La otra Ilustración es importantísima, pero no amenazaba el elemento fundamental del pensamiento religioso. En cierto modo, solo cambiaba las etiquetas, al sustituir el alma por la razón. La Ilustración radical atacaba esa idea central. El concepto era totalmente distinto, porque hablábamos de un cuerpo; un cuerpo provisto de razón, pero también de otros impulsos.
Uno de los grandes encuentros y desencuentros de ese periodo, tanto desde el punto de vista personal como filosófico, es el de Rousseau y Diderot. Muchas de las ideas del primero son las que parecen haber triunfado.
Diderot y Rousseau eran casi hermanos: hijos de artesanos de provincias, se fueron de casa a los quince años, tuvieron una vocación religiosa. Fueron grandes amigos hasta su ruptura. Sin duda, uno de los elementos más importantes de esa ruptura eran las divergencias sobre la manera de tratar el impulso religioso. Diderot pensaba que ese anhelo era real, pero que no se refería a nada más allá de sí, que era una cuestión egocéntrica. Rousseau pensaba: “Yo siento que debe existir un Dios. Por tanto, quien argumente en contra de eso es malvado y debo destruirlo.” Para Rousseau, esa destrucción estaba justificada. Lo explica en El contrato social. Y explica, en su idea de la volonté générale, que la opinión individual podía desviarse, pero la general era buena.

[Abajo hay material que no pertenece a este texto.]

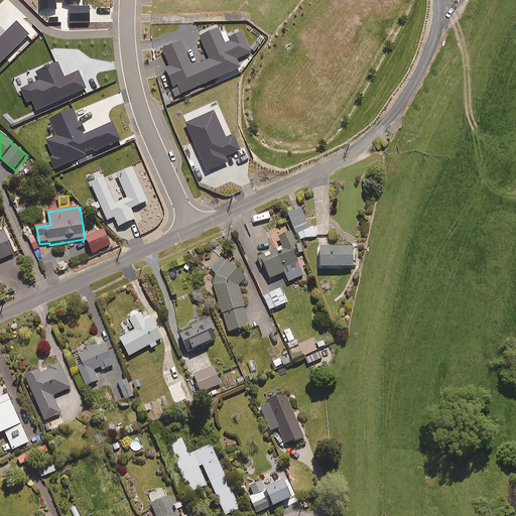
[(305,237),(316,236),(312,225),(308,227),(300,207),(287,211),(298,239),(305,237)]
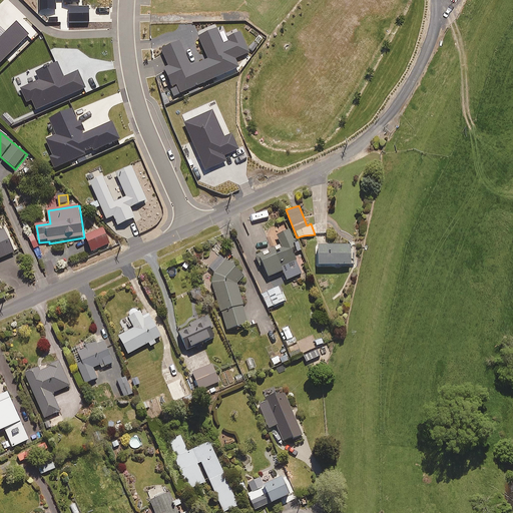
[(111,244),(104,229),(86,237),(93,252),(111,244)]
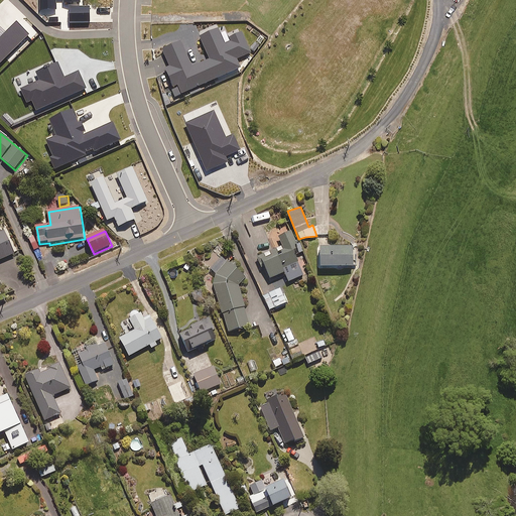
[(0,261),(15,255),(5,232),(0,234),(0,261)]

Otra fuente de desacuerdo era la asociación que establecía Rousseau entre lo bueno y la naturaleza, frente a la influencia corruptora de la sociedad, que introduce la competición. Para Rousseau, la gente debe vivir en sociedad a causa de sus debilidades: los chicos desean a las chicas. Los más fuertes se benefician. El objetivo de la competición es obtener poder sobre los demás. Hay que tener en cuenta que la agencia siempre es masculina en Rousseau. Pero todos los males, para Rousseau, comienzan con el sexo, lo que resulta, de nuevo, muy cristiano. La lucha política, el faccionalismo y el olvido de lo que era la volonté générale crearon una sociedad pervertida y para arreglar las cosas había que instituir la censura, la policía, los espías, excluir a la gente o ejecutarla. El germen del estalinismo está en Rousseau, aunque el ejemplo paradigmático sería Pol Pot, que, a través del asesinato de masas, intentó llevar a una sociedad hasta el feliz estado de la inocencia. En la filosofía de Rousseau está el comienzo de toda dictadura totalitaria. ~
Daniel Gascón (Zaragoza, 1981) es escritor y editor de Letras Libres. Su libro más reciente es 'El padre de tus hijos' (Literatura Random House, 2023).